Terrorism, like urban crime, is one of those things that you’re not supposed to think about too much. It’s fine to talk about your emotions after a bombing or a mugging. You can even share stories and eventually learn to laugh about it. What you cannot do is talk about where it comes from except in the vaguest terms of social conditions. Like pollution from industry or corruption from government, it’s one of those toxic spinoffs of our modern society. It’s just there and we don’t much talk about it.
Islamic terrorism is considered a social problem in Europe. Ask an expert and they’ll talk your ear off about unemployment, racism, overcrowded housing and the same long list of reasons used to explain urban crime. The United States is slowly coming around to that same point of view.
Forget the great debate between whether people kill people or guns kill people. The conclusion reached by most governments before your grandfather was born is that social conditions kill people.

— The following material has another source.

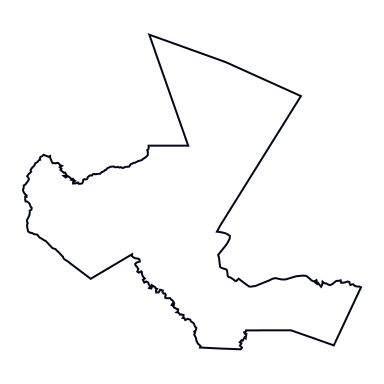 the district of Gilbués, Piauí, Brazil
{"feature_id": "56859067B46664725205150", "entity_name": "Gilbués", "entity_type": "district", "adm_level": 2, "iso_a3": "BRA", "parent_name": "Brazil", "parent_adm1": "Piauí", "projection": "orthographic", "projection_center": [-45.496, -9.578], "detail": "fine", "context": "isolated", "style": "outline", "palette": "ink", "viewbox_px": 384, "rotation_deg": 0, "n_neighbors": 0, "source": "geoboundaries", "source_scale": "gbopen_adm2", "svg_char_len": 4367}
<svg xmlns="http://www.w3.org/2000/svg" viewBox="0 0 384 384"><path d="M28.1,231.4L30.2,232.8L32.0,232.9L33.5,233.9L34.9,234.3L37.4,234.7L39.3,237.3L42.6,239.2L43.9,240.2L45.7,240.9L52.5,248.2L55.5,249.1L56.9,250.7L59.0,252.5L60.6,254.3L63.0,256.8L63.4,258.2L64.3,259.2L68.1,261.6L69.5,262.8L90.7,278.8L93.9,276.9L132.0,254.3L131.8,255.8L133.0,257.0L134.9,258.2L136.4,258.4L138.2,258.7L139.5,259.5L139.7,261.6L136.5,262.6L135.2,264.0L135.6,265.6L136.7,266.3L138.3,269.1L137.3,271.6L138.9,272.6L141.2,271.3L141.9,272.1L141.8,273.6L142.9,276.6L144.8,278.5L142.9,279.8L144.3,282.6L146.1,281.5L148.3,282.6L148.6,284.1L150.1,286.2L149.1,288.1L151.3,288.5L152.0,286.9L151.9,285.2L155.3,287.3L155.7,288.6L157.0,288.9L156.0,290.6L156.2,292.5L158.7,292.4L159.5,290.9L160.1,289.7L162.8,290.5L162.4,291.9L163.5,293.5L165.2,293.6L165.8,295.2L165.2,296.5L165.4,298.0L166.5,298.2L168.8,298.2L170.1,298.1L171.1,299.5L172.5,300.5L173.6,301.9L174.2,303.3L173.8,305.2L172.4,303.8L171.6,305.1L172.8,305.8L173.6,306.6L174.0,307.6L175.3,307.9L176.8,309.2L178.1,309.3L177.9,311.4L176.7,312.3L178.4,312.6L180.1,314.7L181.2,314.3L182.2,314.9L183.5,314.8L183.5,316.8L182.7,317.9L184.4,318.2L185.2,320.0L186.5,319.5L187.5,318.8L188.9,319.2L190.2,319.7L191.1,321.6L192.9,322.6L193.8,323.5L194.3,324.7L195.0,326.6L196.2,327.7L196.2,328.9L195.6,330.7L194.2,331.5L195.0,332.8L194.2,334.3L195.2,336.6L196.0,338.0L196.4,340.8L197.2,341.9L197.7,343.5L199.0,344.5L200.6,346.1L200.0,347.5L219.7,348.5L240.6,349.3L241.4,348.5L242.0,347.6L240.9,346.5L240.0,345.8L240.7,344.3L241.4,343.2L239.8,342.3L241.7,340.1L242.7,340.7L243.7,339.0L244.6,337.2L245.7,338.3L245.9,336.9L246.4,334.1L245.0,333.9L244.2,332.3L245.9,331.7L246.1,330.4L291.0,330.3L300.4,333.6L314.4,338.5L333.8,345.4L361.0,287.3L359.1,286.5L357.3,286.5L355.7,286.2L354.2,285.5L353.4,284.3L352.2,284.3L350.4,285.0L349.7,283.9L349.4,282.0L347.6,281.5L344.8,282.5L341.3,282.9L340.6,280.3L339.2,280.8L336.3,280.9L334.3,282.5L332.6,283.8L330.6,285.0L329.2,284.9L327.8,284.3L326.5,283.5L324.9,283.4L323.8,282.8L322.6,281.7L322.4,283.5L322.0,285.3L321.1,286.8L318.2,283.1L317.5,284.1L315.5,282.7L316.8,281.5L316.4,280.1L314.7,281.2L313.3,281.3L311.1,280.1L309.8,278.7L306.3,275.9L303.0,275.6L296.5,276.2L285.3,279.5L281.3,279.4L275.4,278.1L272.4,278.8L269.0,280.5L255.3,286.0L250.3,286.7L248.9,286.4L242.8,281.9L238.7,278.7L237.4,280.0L236.1,281.1L234.9,280.7L233.5,279.5L230.5,277.5L228.7,277.1L227.7,276.0L227.3,272.3L226.9,270.2L226.0,269.3L223.8,268.6L221.6,268.0L220.2,267.0L219.7,263.7L218.9,257.1L218.1,255.0L220.7,251.7L225.8,245.4L227.5,242.9L229.7,238.6L229.9,236.0L228.1,234.6L225.5,233.3L221.5,232.3L216.9,231.7L220.8,224.6L245.0,185.8L300.9,96.1L225.6,62.1L156.0,37.1L149.3,34.7L153.1,45.5L156.0,53.9L188.2,145.7L167.4,145.7L156.0,145.7L148.6,145.7L148.6,147.9L148.5,149.1L147.2,150.2L147.8,151.6L147.8,155.0L146.9,156.2L145.0,157.7L142.9,159.0L141.9,160.1L140.7,160.4L138.2,161.1L135.2,162.7L133.6,162.8L132.5,163.6L130.8,164.1L129.3,166.6L127.0,166.8L125.1,166.9L123.8,167.7L122.4,168.0L120.8,167.1L119.2,167.5L117.6,166.9L115.8,167.3L114.6,167.1L113.7,166.5L112.1,166.6L110.4,166.8L108.9,167.6L107.7,168.0L106.7,168.9L106.1,169.8L105.0,170.1L103.7,171.4L101.5,172.2L100.2,173.7L98.7,173.9L97.4,173.9L95.7,174.3L94.3,174.0L92.9,174.2L92.0,175.5L90.0,175.4L89.1,176.1L87.7,177.1L87.5,178.3L86.8,179.2L85.4,179.5L84.3,179.1L83.2,180.0L82.8,182.4L82.0,183.5L80.6,183.7L78.6,183.8L78.1,182.5L75.5,183.4L73.1,183.5L73.1,182.3L74.9,181.0L72.4,180.2L73.7,179.8L73.0,178.8L71.4,179.2L70.0,177.6L67.9,176.1L65.8,177.5L63.7,175.9L66.7,175.4L65.2,172.6L63.9,172.8L62.4,171.6L60.5,169.9L61.5,168.8L59.8,167.2L61.9,165.9L60.0,165.1L58.5,163.2L56.9,162.9L55.5,163.4L54.2,163.0L52.6,163.2L51.6,161.1L50.1,157.7L50.1,156.0L48.4,156.8L45.7,155.6L44.6,155.3L43.5,154.8L42.1,156.3L40.6,156.8L40.0,157.9L40.1,159.8L38.7,160.3L37.5,162.0L35.4,163.2L34.2,165.7L32.1,167.8L31.0,169.2L30.6,170.3L31.2,171.7L29.8,173.0L28.9,173.8L27.1,176.2L28.4,177.7L28.9,179.2L27.6,181.6L26.6,182.9L25.2,184.7L23.7,185.5L23.7,187.6L23.0,190.0L23.3,191.3L24.0,192.7L25.3,194.4L26.6,195.5L26.6,196.8L25.2,196.8L25.2,199.3L25.5,201.4L27.2,201.5L29.3,203.4L30.0,204.7L30.5,206.5L31.7,207.9L31.4,209.7L29.7,210.7L29.8,212.5L29.4,214.9L28.7,216.8L27.3,219.5L26.9,220.6L27.1,221.9L27.8,223.1L27.2,224.4L27.0,226.0L28.1,231.4Z" fill="none" stroke="#020617" stroke-width="2"/></svg>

The Tsarneav brothers are being talked about in the same way that most serial killers are. “They were so nice. What made them do it?” It’s the empty repetition of a question to which no one really wants to hear the answer. “What could have made them do it?” isn’t a genuine question, it’s a ceremonial washing of the hands. A ritualistic statement that we couldn’t have known anything was wrong. How could we? They were so nice.
Tamerlan Tsarneav slapped around one girlfriend, dragged another into a barefoot, pregnant and veiled arrangement, and went around telling everyone they were infidels. Sure he might have settled down at some point, picked up his membership card in the requisite front groups for the Muslim Brotherhood and limited his terrorist activities to donating to Islamic charities that just happen to do business in the middle of war zones. He could have stuck to beating his wife in the privacy of his home and told his neighbors that America would one day be destroyed knowing they would only nod and walk away humming, “But he’s so nice”.